PSSI dan Menpora harus berkaca dari Persipura Jayapura, Persipura penyandang gelar tertinggi sepakbola Indonesia tebanyak di negri ini. Juara ISL 3 Kali dan Juara Liga Indonesia 1 kali. Satu-satunya tim Indonesia yang berhasil melangkah hingga ke semifinal AFC Cup. Membawa harum nama bangsa dan mengangkat citra Sepakbola nasional. Persipura yang bernaung dibawah PSSI dan FIFA bukan tim yang dibentuk dengan instan tim ini butuh proses pengembangan dan semakin baik dari tahun ke tahun. Persipura tidak pernah jauh dari Juara dan Runner-up, kalaupun tidak Juara Persipura pasti menjadi Runner Up. 

Persipura bisa dijadikan contoh pengelolaan Sepakbola yang baik. Prestasi bukan sekedar Slogan dan Janji, Prestasi harus dibuktikan dan untuk mengejar Prestasi harus ada perbaikan dari hari ke hari.

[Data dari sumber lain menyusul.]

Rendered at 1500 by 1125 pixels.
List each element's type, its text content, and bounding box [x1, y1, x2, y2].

Persipura adalah tim yang tidak pernah MEROMBAK TOTAL timnya, bahkan beberapa pemain Persipura sudah bermain bersama lebih dari 10 tahun. Persipura Jayapura tidak pernah kekurangan pemain hebat, bahkan berlebih, beberapa bintang sudah dihasilkan Persipura bahkan tetap menjadi bintang saat sudah tidak memperkuat Persipura, Titus Bonai, Patrich Wanggai, David Laly, Victor Pae, bahkan sudah tidak dibutuhkan tim Persipura bukan karena mereka tidak hebat, tapi karena di Persipura sudah terlalu banyak dihuni pemain hebat. Pembinaan usia muda Persipura pun berhasil, karena dari tahun ke tahun pemain muda Persipura selalu muncul dan di promosikan ke tim senior.

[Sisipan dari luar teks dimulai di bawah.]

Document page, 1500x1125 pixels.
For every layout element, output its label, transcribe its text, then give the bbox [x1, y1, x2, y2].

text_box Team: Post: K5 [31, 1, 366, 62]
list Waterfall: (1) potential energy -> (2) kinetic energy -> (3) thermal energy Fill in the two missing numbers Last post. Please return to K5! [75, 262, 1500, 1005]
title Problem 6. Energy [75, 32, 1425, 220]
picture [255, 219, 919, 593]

Menpora harus berkaca dari Persipura, MEROMBAK TOTAL pengelolaan sepakbola tidak akan membuat sepakbola itu sendiri maju. Benar kata pemain naturalisasi Greg Nwokolo, anda saja Imam Nahrawi itu pemain Bola, mungkin ia bisa lebih mengerti. Membekukan PSSI yang adalah naungan para pemain tentu mematikan karir pemain sepakbola. Apalagi hanya karena kekerasan kepala PSSI yang memanjakan dua tim jawa timur Persebaya dan Arema Cronus dan Menpora yang bersih keras melarang dua tim tersebut. PSSI keras kepala, Menpora mau jadi pahlawan kesiangan, yang dikorbankan ribuan orang, perseteruan dua "bocah" membuat runtuh menara sepakbola yang sudah dibangun lama.

Hanya karna dua club "bermasalah", banyak orang jadi korban, bahkan sebuah club Persipura Jayapura yang sering membawa harum nama bangsa dan sedang berjuang di AFC Cup harus dikorbankan, apalagi lawan mereka di 16 Besar asal Malaysia Pahang FA ketawa cengingisan karena tidak perlu bertandang di stadion Mandala Jayapura, apalagi peluang menang mereka melawan semifinalis AFC Cup Persipura sangat-sangat tipis. Benar kata Ferinando Pahabol, "negara lain bisa kami kalahkan, tetapi kami dikalahkan negara sendiri",sungguh tragis!. Bermain sepakbola adalah passion dari pemain, menghambat mereka untuk bermain adalah pelanggaran terhadap hak asasi pemain bola. Banyak yang dikorbankan, terutama pemain, mereka perlu pekerjaan yaitu bermain bola. Menpora telah merenggut hak mereka.